Abstract: To determine the minimal clinically important difference (MCID) between hand and foot films with a 1 year interval assessed with the Sharp/van der Heijde or Larsen/Scott scoring method. Progression scores of the 2 methods were compared with the opinion of an international expert panel on clinical relevance of radiological joint damage in 4 predefined clinical settings. The expert panel consisted of 3 rheumatologists, who evaluated 46 pairs of hand and foot films, taken with 1 year intervals, of patients with early rheumatoid arthritis. Receiver operating characteristics curves analyzed the accuracy of different threshold values (progression scores) of the 2 scoring methods to detect the presence or absence of clinically important difference, as defined by the expert panel as external criterion. The threshold value with the highest accuracy was subsequently chosen as the score representing the MCID. Five Sharp/van der Heijde units and 2 Larsen/Scott units were the best cutoffs. The accompanying sensitivities ranged from 77% to 100% for the Sharp/van der Heijde method and from 73% to 84% for the Larsen/Scott method for the 4 clinical settings. The specificities were between 78% and 84% for the Sharp/van der Heijde method and between 74% and 94% for the Larsen/Scott method. The smallest progression score that can be detected apart from interobserver measurement error, the smallest detectable difference (SDD), was equal to or larger than the calculated MCID, 5 Sharp/van der Heijde units and 6 Larsen/Scott units in our study, if the mean progression scores of the same 2 observers were used.
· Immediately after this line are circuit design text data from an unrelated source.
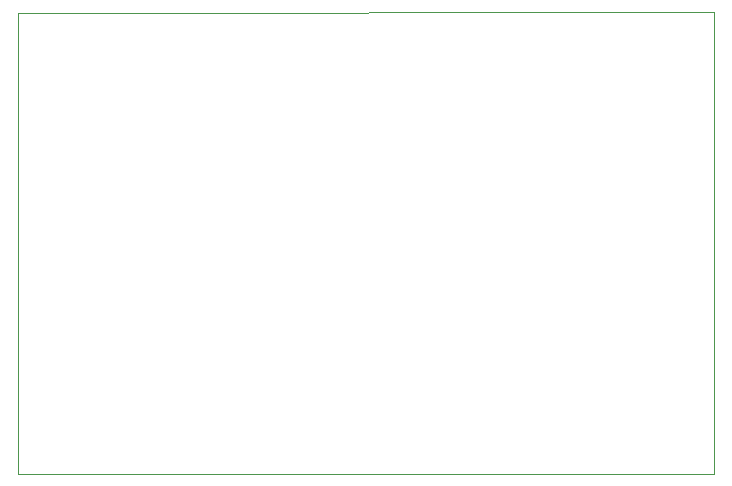
<source format=gbr>
%TF.GenerationSoftware,KiCad,Pcbnew,7.0.11-7.0.11~ubuntu22.04.1*%
%TF.CreationDate,2024-09-07T09:13:54-07:00*%
%TF.ProjectId,battery_pwr_brd_r3,62617474-6572-4795-9f70-77725f627264,rev?*%
%TF.SameCoordinates,Original*%
%TF.FileFunction,Profile,NP*%
%FSLAX46Y46*%
G04 Gerber Fmt 4.6, Leading zero omitted, Abs format (unit mm)*
G04 Created by KiCad (PCBNEW 7.0.11-7.0.11~ubuntu22.04.1) date 2024-09-07 09:13:54*
%MOMM*%
%LPD*%
G01*
G04 APERTURE LIST*
%TA.AperFunction,Profile*%
%ADD10C,0.100000*%
%TD*%
G04 APERTURE END LIST*
D10*
X72922100Y-124306300D02*
X72922100Y-85266500D01*
X131824700Y-85241100D02*
X131826000Y-124306300D01*
X131824700Y-124306300D02*
X72922100Y-124306300D01*
X72922100Y-85266500D02*
X131824700Y-85241100D01*
M02*

</source>
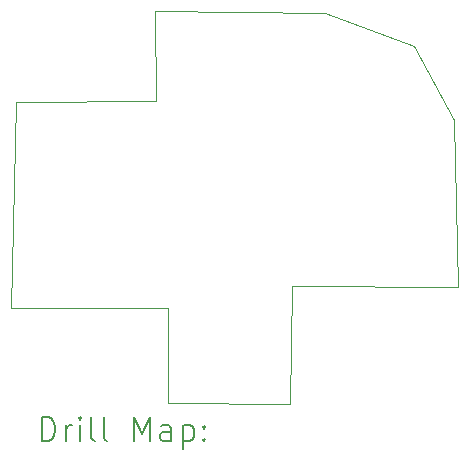
<source format=gbr>
%TF.GenerationSoftware,KiCad,Pcbnew,8.0.6*%
%TF.CreationDate,2025-05-21T19:35:11-04:00*%
%TF.ProjectId,ir_controller,69725f63-6f6e-4747-926f-6c6c65722e6b,rev?*%
%TF.SameCoordinates,Original*%
%TF.FileFunction,Drillmap*%
%TF.FilePolarity,Positive*%
%FSLAX45Y45*%
G04 Gerber Fmt 4.5, Leading zero omitted, Abs format (unit mm)*
G04 Created by KiCad (PCBNEW 8.0.6) date 2025-05-21 19:35:11*
%MOMM*%
%LPD*%
G01*
G04 APERTURE LIST*
%ADD10C,0.050000*%
%ADD11C,0.200000*%
G04 APERTURE END LIST*
D10*
X5641340Y-2890520D02*
X6390640Y-3175000D01*
X6733540Y-3799840D01*
X6764020Y-5214620D01*
X5356860Y-5201920D01*
X5339080Y-6202680D01*
X4312920Y-6197600D01*
X4312920Y-5392420D01*
X2984500Y-5387340D01*
X3025140Y-3649980D01*
X4206240Y-3639820D01*
X4198620Y-2877820D01*
X5641340Y-2890520D01*
D11*
X3242777Y-6516664D02*
X3242777Y-6316664D01*
X3242777Y-6316664D02*
X3290396Y-6316664D01*
X3290396Y-6316664D02*
X3318967Y-6326188D01*
X3318967Y-6326188D02*
X3338015Y-6345235D01*
X3338015Y-6345235D02*
X3347539Y-6364283D01*
X3347539Y-6364283D02*
X3357062Y-6402378D01*
X3357062Y-6402378D02*
X3357062Y-6430949D01*
X3357062Y-6430949D02*
X3347539Y-6469045D01*
X3347539Y-6469045D02*
X3338015Y-6488092D01*
X3338015Y-6488092D02*
X3318967Y-6507140D01*
X3318967Y-6507140D02*
X3290396Y-6516664D01*
X3290396Y-6516664D02*
X3242777Y-6516664D01*
X3442777Y-6516664D02*
X3442777Y-6383330D01*
X3442777Y-6421426D02*
X3452301Y-6402378D01*
X3452301Y-6402378D02*
X3461824Y-6392854D01*
X3461824Y-6392854D02*
X3480872Y-6383330D01*
X3480872Y-6383330D02*
X3499920Y-6383330D01*
X3566586Y-6516664D02*
X3566586Y-6383330D01*
X3566586Y-6316664D02*
X3557062Y-6326188D01*
X3557062Y-6326188D02*
X3566586Y-6335711D01*
X3566586Y-6335711D02*
X3576110Y-6326188D01*
X3576110Y-6326188D02*
X3566586Y-6316664D01*
X3566586Y-6316664D02*
X3566586Y-6335711D01*
X3690396Y-6516664D02*
X3671348Y-6507140D01*
X3671348Y-6507140D02*
X3661824Y-6488092D01*
X3661824Y-6488092D02*
X3661824Y-6316664D01*
X3795158Y-6516664D02*
X3776110Y-6507140D01*
X3776110Y-6507140D02*
X3766586Y-6488092D01*
X3766586Y-6488092D02*
X3766586Y-6316664D01*
X4023729Y-6516664D02*
X4023729Y-6316664D01*
X4023729Y-6316664D02*
X4090396Y-6459521D01*
X4090396Y-6459521D02*
X4157062Y-6316664D01*
X4157062Y-6316664D02*
X4157062Y-6516664D01*
X4338015Y-6516664D02*
X4338015Y-6411902D01*
X4338015Y-6411902D02*
X4328491Y-6392854D01*
X4328491Y-6392854D02*
X4309444Y-6383330D01*
X4309444Y-6383330D02*
X4271348Y-6383330D01*
X4271348Y-6383330D02*
X4252301Y-6392854D01*
X4338015Y-6507140D02*
X4318967Y-6516664D01*
X4318967Y-6516664D02*
X4271348Y-6516664D01*
X4271348Y-6516664D02*
X4252301Y-6507140D01*
X4252301Y-6507140D02*
X4242777Y-6488092D01*
X4242777Y-6488092D02*
X4242777Y-6469045D01*
X4242777Y-6469045D02*
X4252301Y-6449997D01*
X4252301Y-6449997D02*
X4271348Y-6440473D01*
X4271348Y-6440473D02*
X4318967Y-6440473D01*
X4318967Y-6440473D02*
X4338015Y-6430949D01*
X4433253Y-6383330D02*
X4433253Y-6583330D01*
X4433253Y-6392854D02*
X4452301Y-6383330D01*
X4452301Y-6383330D02*
X4490396Y-6383330D01*
X4490396Y-6383330D02*
X4509444Y-6392854D01*
X4509444Y-6392854D02*
X4518967Y-6402378D01*
X4518967Y-6402378D02*
X4528491Y-6421426D01*
X4528491Y-6421426D02*
X4528491Y-6478568D01*
X4528491Y-6478568D02*
X4518967Y-6497616D01*
X4518967Y-6497616D02*
X4509444Y-6507140D01*
X4509444Y-6507140D02*
X4490396Y-6516664D01*
X4490396Y-6516664D02*
X4452301Y-6516664D01*
X4452301Y-6516664D02*
X4433253Y-6507140D01*
X4614205Y-6497616D02*
X4623729Y-6507140D01*
X4623729Y-6507140D02*
X4614205Y-6516664D01*
X4614205Y-6516664D02*
X4604682Y-6507140D01*
X4604682Y-6507140D02*
X4614205Y-6497616D01*
X4614205Y-6497616D02*
X4614205Y-6516664D01*
X4614205Y-6392854D02*
X4623729Y-6402378D01*
X4623729Y-6402378D02*
X4614205Y-6411902D01*
X4614205Y-6411902D02*
X4604682Y-6402378D01*
X4604682Y-6402378D02*
X4614205Y-6392854D01*
X4614205Y-6392854D02*
X4614205Y-6411902D01*
M02*

</source>
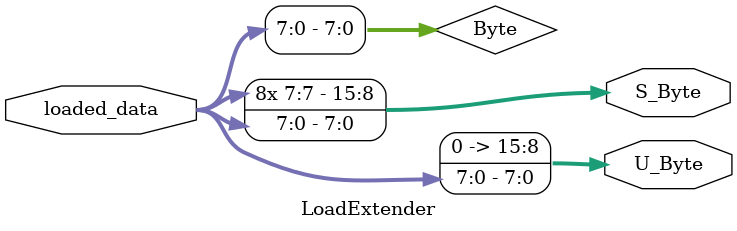
<source format=v>
module LoadExtender(
input [15:0] loaded_data,
output [15:0] U_Byte,
output [15:0] S_Byte
);

    wire [7:0] Byte;
    assign Byte = loaded_data[7:0];
    assign U_Byte =  {8'b0, Byte};
    assign S_Byte =  $signed({{8{Byte[7]}}, Byte});
endmodule
</source>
The SDD is a conservative estimate of the MCID; our panel rated progression at or below this level as clinically significant.

11 Article Imaging in rheumatoid arthritis: results of group discussions. 1999

Molenaar ET, Boers M, van der Heijde DM, Alarcón G, Bresnihan B, Cardiel M, Edmonds J, Felson D, Furst DE, Kirwan J, Lassere M, Paulus H, Rau R, van Riel PL, Scott D, Simon L, Strand V. · Department of Rheumatology, VU University Hospital, Amsterdam, The Netherlands. · J Rheumatol. · Pubmed #10090196 No free full text.

Abstract: None of the current scoring methods for radiological damage in rheumatoid arthritis (RA) is ideal. The objective for RA imaging at OMERACT IV was to start discussion about the problems and applicability of the current scoring methods for radiological damage and to start discussion on the challenge of new imaging techniques. The RA imaging module comprised preconference reading material, plenary sessions, small group discussions, and a plenary report of the group sessions, combined with interactive voting. The OMERACT filter guided the discussions. Priorities for further research in imaging studies were: (1) pathologies versus features on radiographs; (2) relation with longterm outcome; and (3) definition of minimum clinically important difference.